~Part Two~

[He picks up his glass and looks at it, amused.]

Now, of all the curious misdeeds and missteps of my youth—some less curious than others in a list by no means short at all—the most damnable, foolish thing I ever did was to offer up my good word and honor in—brace yourself, Dear Reader—a temperance pledge.

A TEMPERANCE PLEDGE!

[He throws back the rest of his drink. And pounds his empty glass down on the nearest available surface.]

[Wiping his mouth] Well, what can I say, Dear Reader? Temperance pledges were all the rage back in 1840 in Ohio and a couple of my older brothers had made them, the men at the Ohio Bar—ironically—looked well on them, and...I was young! I was foolish! I was impressionable! And I suppose I wasn't in need of a stiff drink just yet.

Reform movements had gripped the land! To be more precise, they had gripped the Northern half of the land. It was simply a part of the culture! Or, again, to be more precise (as precision is a most prized virtue in a guide), it was an indication of the lack of culture and a sure sign that I was better off elsewhere—at least in retrospect.

In any event, in 1843, I decided that, like the Constitution and American rule of law, my temperance pledge did not extend to California.

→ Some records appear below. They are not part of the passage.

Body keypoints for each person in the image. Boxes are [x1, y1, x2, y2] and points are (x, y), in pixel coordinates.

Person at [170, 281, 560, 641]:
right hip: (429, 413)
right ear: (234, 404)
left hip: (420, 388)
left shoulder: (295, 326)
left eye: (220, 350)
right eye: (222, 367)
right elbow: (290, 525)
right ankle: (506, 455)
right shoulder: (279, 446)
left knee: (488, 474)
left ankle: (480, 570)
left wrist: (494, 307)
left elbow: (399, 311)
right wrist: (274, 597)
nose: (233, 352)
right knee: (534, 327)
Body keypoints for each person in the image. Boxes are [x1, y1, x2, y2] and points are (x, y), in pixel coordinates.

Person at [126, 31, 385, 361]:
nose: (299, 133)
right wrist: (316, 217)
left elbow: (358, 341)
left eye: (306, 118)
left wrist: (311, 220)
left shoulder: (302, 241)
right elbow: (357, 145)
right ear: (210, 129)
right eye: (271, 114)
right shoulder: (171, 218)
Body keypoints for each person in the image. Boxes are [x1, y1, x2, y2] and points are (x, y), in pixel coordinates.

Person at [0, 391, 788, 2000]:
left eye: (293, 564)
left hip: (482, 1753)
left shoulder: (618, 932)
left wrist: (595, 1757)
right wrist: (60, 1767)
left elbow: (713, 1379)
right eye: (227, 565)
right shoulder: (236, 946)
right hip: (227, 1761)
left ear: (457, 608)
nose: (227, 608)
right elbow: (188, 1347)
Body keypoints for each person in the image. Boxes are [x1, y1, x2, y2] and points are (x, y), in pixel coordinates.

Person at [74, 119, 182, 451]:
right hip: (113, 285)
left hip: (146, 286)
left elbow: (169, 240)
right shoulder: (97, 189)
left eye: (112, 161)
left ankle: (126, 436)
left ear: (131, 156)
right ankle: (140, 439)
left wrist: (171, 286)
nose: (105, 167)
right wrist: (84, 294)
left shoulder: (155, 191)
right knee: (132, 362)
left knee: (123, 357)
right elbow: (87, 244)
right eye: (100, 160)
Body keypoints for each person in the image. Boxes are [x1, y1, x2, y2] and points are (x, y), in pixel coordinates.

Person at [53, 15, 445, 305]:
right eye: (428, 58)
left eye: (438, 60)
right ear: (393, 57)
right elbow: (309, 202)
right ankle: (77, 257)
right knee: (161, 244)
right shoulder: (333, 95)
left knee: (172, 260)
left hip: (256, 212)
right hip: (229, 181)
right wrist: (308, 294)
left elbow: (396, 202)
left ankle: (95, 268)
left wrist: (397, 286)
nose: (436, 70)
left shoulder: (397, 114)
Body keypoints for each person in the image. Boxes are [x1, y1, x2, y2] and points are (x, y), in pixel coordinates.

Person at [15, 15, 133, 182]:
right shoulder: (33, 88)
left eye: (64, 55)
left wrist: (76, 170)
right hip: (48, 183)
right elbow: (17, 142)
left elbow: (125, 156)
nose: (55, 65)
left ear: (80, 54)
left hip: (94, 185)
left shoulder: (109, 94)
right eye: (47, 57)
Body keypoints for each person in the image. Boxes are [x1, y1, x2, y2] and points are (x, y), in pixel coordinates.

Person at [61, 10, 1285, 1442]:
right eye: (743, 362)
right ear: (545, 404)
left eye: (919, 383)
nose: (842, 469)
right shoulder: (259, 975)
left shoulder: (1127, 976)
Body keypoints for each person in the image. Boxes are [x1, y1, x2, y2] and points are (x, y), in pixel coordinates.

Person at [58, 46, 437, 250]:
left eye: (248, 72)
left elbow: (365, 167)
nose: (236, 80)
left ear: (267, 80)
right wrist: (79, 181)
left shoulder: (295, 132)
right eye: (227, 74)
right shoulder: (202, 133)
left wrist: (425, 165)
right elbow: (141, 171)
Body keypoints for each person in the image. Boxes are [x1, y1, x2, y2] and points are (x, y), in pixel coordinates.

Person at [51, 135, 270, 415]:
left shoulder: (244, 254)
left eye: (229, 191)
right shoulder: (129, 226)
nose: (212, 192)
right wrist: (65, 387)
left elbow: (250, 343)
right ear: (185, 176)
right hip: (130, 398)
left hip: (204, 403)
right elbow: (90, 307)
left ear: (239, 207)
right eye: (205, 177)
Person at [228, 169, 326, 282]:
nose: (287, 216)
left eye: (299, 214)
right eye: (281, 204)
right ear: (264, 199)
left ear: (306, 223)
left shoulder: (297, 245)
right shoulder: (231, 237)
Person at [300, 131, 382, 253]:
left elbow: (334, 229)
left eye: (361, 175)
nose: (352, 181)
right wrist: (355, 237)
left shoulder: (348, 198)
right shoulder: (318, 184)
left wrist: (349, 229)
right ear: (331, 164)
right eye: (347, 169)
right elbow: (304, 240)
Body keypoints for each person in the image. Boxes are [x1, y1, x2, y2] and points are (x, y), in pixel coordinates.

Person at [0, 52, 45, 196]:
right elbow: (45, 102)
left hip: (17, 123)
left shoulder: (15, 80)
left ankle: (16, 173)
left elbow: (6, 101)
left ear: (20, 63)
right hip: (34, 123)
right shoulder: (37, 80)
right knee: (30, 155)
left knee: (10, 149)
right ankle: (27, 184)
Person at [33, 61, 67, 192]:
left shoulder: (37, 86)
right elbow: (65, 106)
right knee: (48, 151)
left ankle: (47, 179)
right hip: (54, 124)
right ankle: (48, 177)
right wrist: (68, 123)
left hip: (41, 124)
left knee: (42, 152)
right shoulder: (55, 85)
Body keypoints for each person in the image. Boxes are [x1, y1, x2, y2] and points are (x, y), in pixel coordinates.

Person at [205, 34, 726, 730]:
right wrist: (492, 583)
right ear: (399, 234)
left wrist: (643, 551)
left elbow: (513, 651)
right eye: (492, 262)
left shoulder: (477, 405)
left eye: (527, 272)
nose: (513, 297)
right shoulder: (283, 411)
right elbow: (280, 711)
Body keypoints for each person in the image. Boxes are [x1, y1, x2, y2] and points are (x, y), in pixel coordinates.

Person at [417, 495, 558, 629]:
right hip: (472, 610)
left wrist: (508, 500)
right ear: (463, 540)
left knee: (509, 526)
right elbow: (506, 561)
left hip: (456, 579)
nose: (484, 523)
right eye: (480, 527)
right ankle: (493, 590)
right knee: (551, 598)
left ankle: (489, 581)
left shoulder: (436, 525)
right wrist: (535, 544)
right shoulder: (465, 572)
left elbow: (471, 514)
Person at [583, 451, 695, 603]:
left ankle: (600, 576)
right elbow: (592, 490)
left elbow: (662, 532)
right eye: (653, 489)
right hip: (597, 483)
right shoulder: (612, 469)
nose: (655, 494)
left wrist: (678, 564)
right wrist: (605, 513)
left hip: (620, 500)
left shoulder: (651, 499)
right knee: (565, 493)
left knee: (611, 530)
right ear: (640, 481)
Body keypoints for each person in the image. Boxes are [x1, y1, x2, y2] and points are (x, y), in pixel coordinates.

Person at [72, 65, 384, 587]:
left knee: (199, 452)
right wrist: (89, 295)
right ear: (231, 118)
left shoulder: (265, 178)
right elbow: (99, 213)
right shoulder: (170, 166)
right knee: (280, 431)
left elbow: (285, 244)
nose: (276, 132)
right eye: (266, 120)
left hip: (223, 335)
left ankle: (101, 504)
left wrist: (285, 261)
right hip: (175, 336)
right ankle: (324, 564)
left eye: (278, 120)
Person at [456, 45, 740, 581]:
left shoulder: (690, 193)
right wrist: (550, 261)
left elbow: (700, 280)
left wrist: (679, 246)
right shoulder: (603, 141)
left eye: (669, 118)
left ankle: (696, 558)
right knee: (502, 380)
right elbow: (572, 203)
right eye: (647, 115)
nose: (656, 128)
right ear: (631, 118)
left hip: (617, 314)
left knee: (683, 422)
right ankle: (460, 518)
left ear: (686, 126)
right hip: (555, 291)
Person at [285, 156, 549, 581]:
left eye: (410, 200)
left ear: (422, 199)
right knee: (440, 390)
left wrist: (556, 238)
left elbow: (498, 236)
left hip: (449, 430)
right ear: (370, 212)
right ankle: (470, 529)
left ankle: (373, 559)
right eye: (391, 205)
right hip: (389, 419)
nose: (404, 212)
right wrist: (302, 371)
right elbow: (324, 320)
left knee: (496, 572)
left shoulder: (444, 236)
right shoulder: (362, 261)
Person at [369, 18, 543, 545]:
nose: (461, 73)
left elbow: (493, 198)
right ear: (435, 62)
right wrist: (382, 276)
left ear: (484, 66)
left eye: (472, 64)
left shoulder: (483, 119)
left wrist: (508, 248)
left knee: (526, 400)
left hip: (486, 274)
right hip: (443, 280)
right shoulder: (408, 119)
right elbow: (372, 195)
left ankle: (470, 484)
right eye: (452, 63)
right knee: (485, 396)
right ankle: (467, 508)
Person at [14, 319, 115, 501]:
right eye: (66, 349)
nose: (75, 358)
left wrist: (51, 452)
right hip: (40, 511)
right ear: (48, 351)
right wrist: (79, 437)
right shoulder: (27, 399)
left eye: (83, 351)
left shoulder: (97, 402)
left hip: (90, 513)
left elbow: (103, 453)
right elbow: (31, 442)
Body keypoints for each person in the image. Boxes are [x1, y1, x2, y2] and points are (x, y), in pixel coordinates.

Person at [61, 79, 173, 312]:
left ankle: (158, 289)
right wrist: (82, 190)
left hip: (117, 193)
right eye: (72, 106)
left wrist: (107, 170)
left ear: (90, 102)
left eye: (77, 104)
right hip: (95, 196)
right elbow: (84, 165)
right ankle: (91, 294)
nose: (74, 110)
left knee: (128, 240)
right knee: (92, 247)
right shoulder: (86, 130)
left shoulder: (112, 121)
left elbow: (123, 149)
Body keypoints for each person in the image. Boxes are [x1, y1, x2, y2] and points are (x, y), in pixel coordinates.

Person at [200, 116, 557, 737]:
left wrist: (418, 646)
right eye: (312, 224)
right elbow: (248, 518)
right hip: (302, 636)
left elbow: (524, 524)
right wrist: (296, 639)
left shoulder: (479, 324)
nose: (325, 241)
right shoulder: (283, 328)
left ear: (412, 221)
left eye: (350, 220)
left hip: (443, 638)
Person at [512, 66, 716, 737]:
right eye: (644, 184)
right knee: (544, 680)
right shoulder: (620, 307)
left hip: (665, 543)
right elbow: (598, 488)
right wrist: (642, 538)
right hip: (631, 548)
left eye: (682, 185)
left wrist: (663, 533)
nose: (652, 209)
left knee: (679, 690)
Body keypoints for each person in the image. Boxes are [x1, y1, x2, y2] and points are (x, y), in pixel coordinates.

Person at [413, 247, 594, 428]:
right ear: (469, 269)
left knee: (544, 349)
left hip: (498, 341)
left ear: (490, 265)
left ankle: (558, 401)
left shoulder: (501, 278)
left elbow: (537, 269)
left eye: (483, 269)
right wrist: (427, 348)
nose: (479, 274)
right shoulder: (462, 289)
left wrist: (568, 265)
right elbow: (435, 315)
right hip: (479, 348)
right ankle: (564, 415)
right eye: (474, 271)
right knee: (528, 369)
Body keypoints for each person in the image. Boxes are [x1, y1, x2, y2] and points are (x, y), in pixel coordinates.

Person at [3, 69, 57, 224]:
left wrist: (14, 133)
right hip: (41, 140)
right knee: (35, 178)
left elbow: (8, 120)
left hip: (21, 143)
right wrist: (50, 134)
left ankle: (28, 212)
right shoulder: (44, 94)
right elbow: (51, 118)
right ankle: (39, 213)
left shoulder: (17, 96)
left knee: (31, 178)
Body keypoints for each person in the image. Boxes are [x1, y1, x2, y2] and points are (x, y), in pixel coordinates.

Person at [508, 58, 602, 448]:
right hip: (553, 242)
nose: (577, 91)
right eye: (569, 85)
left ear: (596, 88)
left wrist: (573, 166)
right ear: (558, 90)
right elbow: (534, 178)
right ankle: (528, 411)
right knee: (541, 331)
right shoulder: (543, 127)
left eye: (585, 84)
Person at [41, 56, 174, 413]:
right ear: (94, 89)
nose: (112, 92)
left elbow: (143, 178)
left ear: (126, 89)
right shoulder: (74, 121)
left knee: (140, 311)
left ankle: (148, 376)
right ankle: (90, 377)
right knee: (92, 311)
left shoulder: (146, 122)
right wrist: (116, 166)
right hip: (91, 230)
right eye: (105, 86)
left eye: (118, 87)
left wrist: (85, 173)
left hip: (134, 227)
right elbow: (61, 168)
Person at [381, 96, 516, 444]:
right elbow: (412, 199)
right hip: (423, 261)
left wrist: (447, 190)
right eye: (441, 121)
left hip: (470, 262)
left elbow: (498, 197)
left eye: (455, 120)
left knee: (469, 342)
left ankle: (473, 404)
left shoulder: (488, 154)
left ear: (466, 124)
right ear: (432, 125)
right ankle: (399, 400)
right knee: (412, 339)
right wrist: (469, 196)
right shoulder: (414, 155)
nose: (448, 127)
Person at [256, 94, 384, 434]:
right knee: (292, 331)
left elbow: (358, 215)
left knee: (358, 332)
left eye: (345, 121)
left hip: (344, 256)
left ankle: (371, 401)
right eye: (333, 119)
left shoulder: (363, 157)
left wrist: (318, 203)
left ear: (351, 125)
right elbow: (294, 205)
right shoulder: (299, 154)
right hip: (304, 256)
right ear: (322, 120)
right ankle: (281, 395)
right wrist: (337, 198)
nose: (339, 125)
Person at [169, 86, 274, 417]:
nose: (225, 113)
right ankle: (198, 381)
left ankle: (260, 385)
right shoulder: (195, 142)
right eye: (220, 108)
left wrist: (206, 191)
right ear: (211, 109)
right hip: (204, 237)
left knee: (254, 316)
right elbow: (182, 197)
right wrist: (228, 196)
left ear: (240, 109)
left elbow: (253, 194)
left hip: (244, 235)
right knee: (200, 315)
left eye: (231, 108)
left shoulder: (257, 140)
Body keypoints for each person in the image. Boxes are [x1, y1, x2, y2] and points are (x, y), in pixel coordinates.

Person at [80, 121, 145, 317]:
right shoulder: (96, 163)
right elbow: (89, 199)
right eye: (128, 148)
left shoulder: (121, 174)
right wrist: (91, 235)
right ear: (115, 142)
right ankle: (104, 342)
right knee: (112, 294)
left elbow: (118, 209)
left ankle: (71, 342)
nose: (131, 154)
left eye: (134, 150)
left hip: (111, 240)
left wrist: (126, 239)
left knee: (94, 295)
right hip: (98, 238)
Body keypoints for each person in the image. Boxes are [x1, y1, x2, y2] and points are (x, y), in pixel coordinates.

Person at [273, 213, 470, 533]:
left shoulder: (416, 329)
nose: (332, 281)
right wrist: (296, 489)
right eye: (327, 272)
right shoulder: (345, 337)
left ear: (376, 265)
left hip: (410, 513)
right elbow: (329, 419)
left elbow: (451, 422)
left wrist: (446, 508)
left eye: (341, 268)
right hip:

[He speaks as he makes himself a new drink, muddling sugar and limes with an incongruous ease that suits neither his white linen duster nor his tales of a youth spent in Ohio.]

Upon my arrival in California, I was welcomed by John Sutter himself! And that would be John Zooter to you. Perhaps I was afforded this honor as the first American lawyer ever to set foot in California: the place would never be the same.

Sutter wasn't a tall man, nor was he overbearing, nor outgoing, nor particularly charismatic, but New Helvetica—as he christened his fort—was his empire. He ruled it with his eyes, his vacant, Swiss-alpine-sky-blue, debt-forgetting, recklessly, helplessly American eyes—eyes that consumed everything they saw. Those eyes saw in California things that any eyes could see, but they saw them more clearly and they saw them first.

Furthermore, he spoke more and more directly than any other man I'd ever met—and he made his intent plain in easily half a dozen languages! German! English! Spanish! Miwok! Pauite! And, last, but certainly not least, French. I had never heard that language spoken by a European before. Surely, many of the fur-trappers and even some of the Indians knew the tongue, but this was something else entirely! John Sutter was an inveterate Francophile and the wines we drank I shall remember as long as I live! In Sutter's cellar, one might have forgotten the frontier entirely and be forgiven for thinking himself in some fantastical chateau on Lake Geneva!